Why did you lack this self-confidence? — “I have always felt (and I don’t know whether or not it was the Dick Huddart thing) that I was never judged on myself. I was either as good as my dad or rubbish. With a lot of people there were no in-betweens. If I had been Smith or Jones and not Huddart they might have said I was a good lad. I always felt a weight of expectations. At the time I didn’t think it bothered me but looking back it did.”

So was your dad’s fame more of a handicap? — “On balance, no. I have thought about this a million times. I think the name Huddart did get me noticed to start with. Obviously I didn't compare with my dad but even now it sounds daft that some people think I only got in the England team because of him.

“I never saw my father play and I had no relationship with him, really, although I had a good upbringing and my mam was special. I know I was definitely hard to handle because of these chips on my shoulders.
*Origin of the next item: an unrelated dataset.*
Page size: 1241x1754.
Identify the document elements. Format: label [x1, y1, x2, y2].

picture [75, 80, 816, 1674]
I think I was a bit insecure and wanted to be told I was good and valued as a player.

“Looking back now it’s like two different people. I don’t recognise the person I was. My life is brilliant now, I have a lovely wife and daughter. I only have a social drink in the house and I am a lot more settled and content.”

What were your main attributes as a player? — ”I think I could see things maybe a couple of tackles ahead, I had a decent pass, I could kick, I wasn’t slow but most of all I suppose it was the vision.”
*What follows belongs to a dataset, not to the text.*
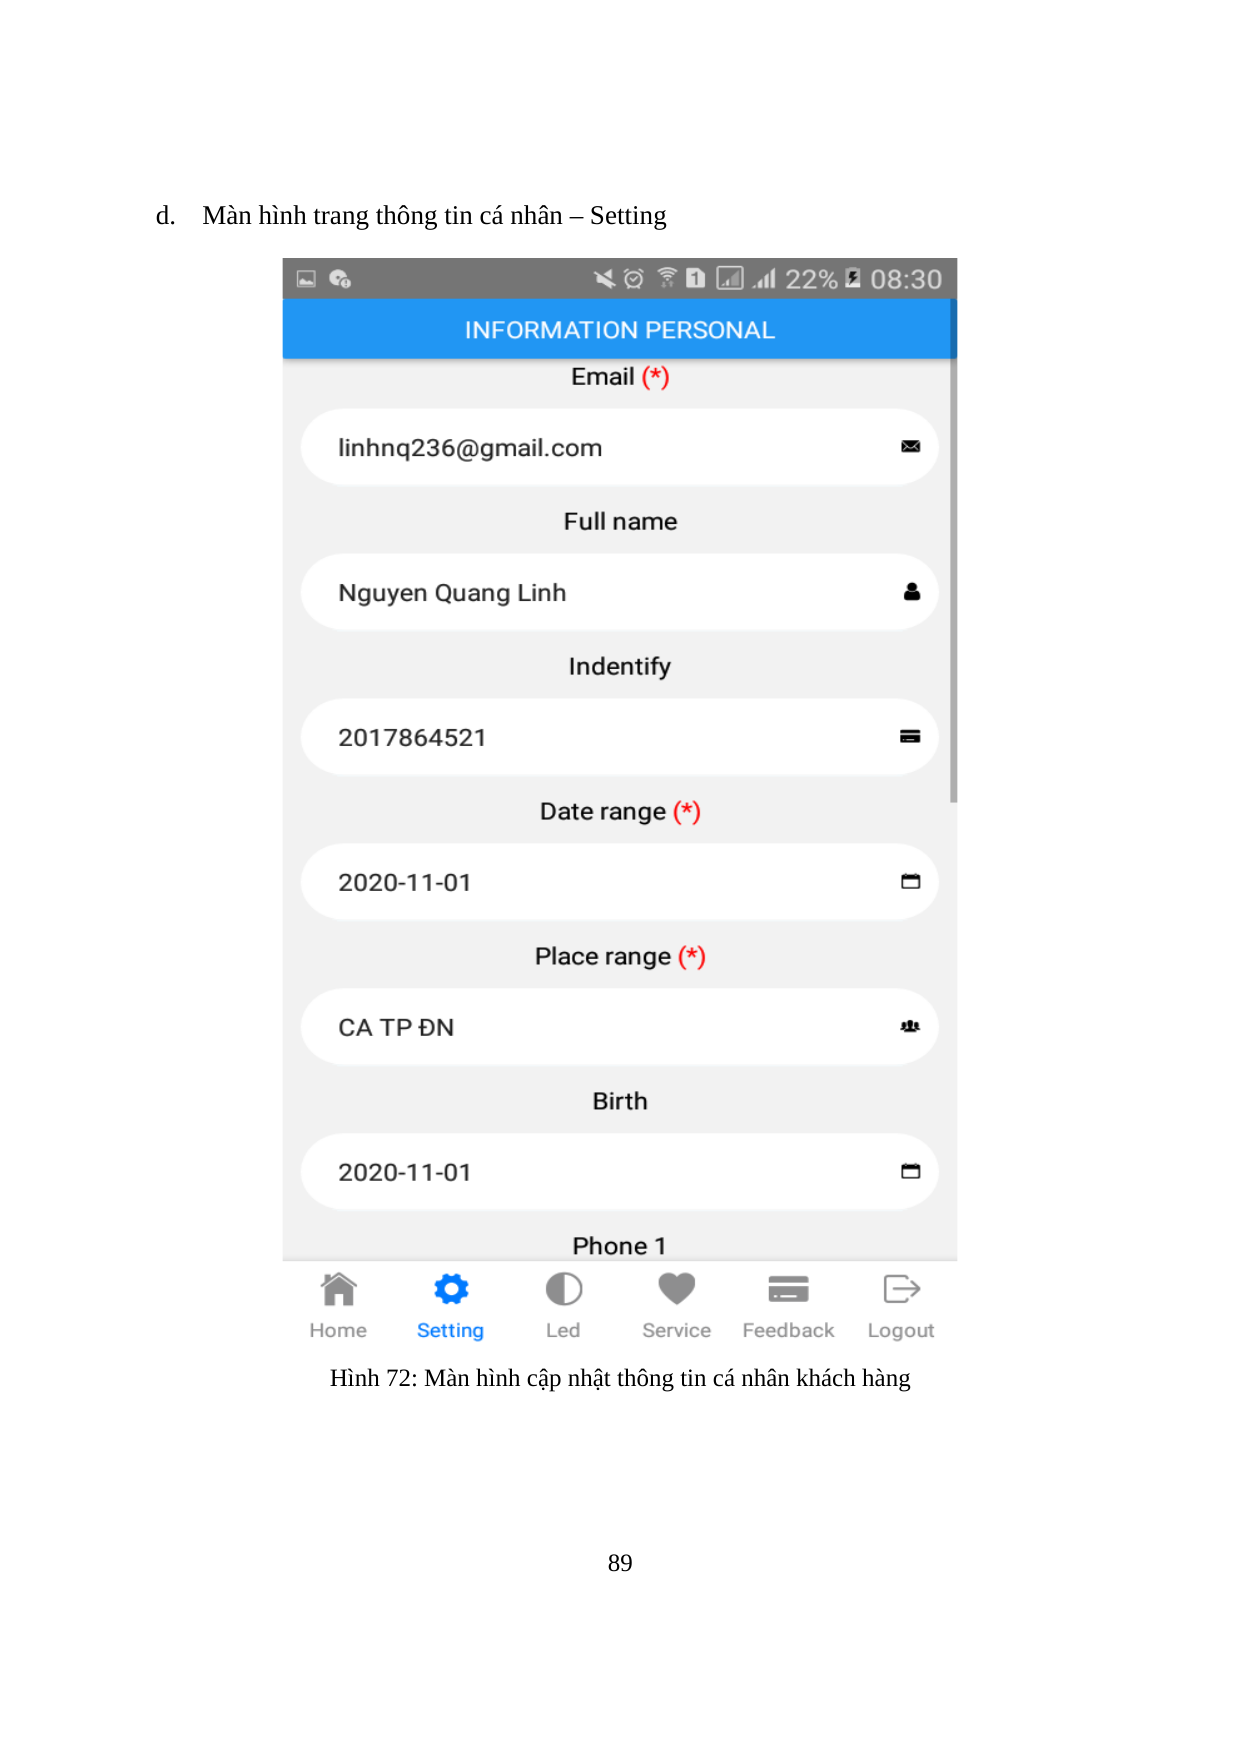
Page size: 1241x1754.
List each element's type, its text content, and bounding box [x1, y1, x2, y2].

picture [282, 258, 958, 1345]
list d. Màn hình trang thông tin cá nhân – Setting [156, 199, 1122, 231]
Influences on your checkered career? — “Alan O’Fee used to help me when I was a young lad at Kells, he was more of a life coach than a rugby coach. When I went to Whitehaven there was Phil Kitchin and John (“Spanky”) McFarlane. “Spanky” was not the most technical of coaches but he got a lot out of us and we respected him. He didn’t believe in big game plans but he got you fit and didn’t overload you with information. I loved “Spanky’s” famous team talk: ‘If you win you can go out tonight and get drunk and have a bit left over....... if you get beat on losing money you can still get drunk and have nothing left.”

Do you like the game today? — “I wouldn’t like to play it. I think the players are marvelous athletes but I don’t think the emphasis is on skill any more, you are more lauded for the least errors you make than the good things you do. I think the fun is being coached out of it but I have never been a great lover of coaching.”

You must have exasperated people. — “Oh, I must have done, the directors more than the coaches. I was a pain in the backside and if I could I would apologise to the likes of Kenny Shepherd, Ron Batty and David Wigham. Maybe I was arrogant, thinking that if it wasn’t done my way, then ‘sod it’ I’ll walk away, but the problems were more off the field. I always tried to do my best at training and in matches.

“I suppose if you said to lads now that you will play three seasons in the top flight, reach the semi-final of the Challenge Cup (under Billy Benyon at Leigh post Carlisle), play for a top club in Australia (Canberra Raiders) get capped for England and captain your county, they would be satisfied, but I knew I could have done more.

“It was only a game, I couldn't be happier today, but at times it does eat away at me that I under-achieved. If there’s a lesson to be learned for any young kids out there it’s to have a go when you can and make the best of what you’ve got. I didn’t; I hit the self-destruct and I always had that chip on my shoulder.”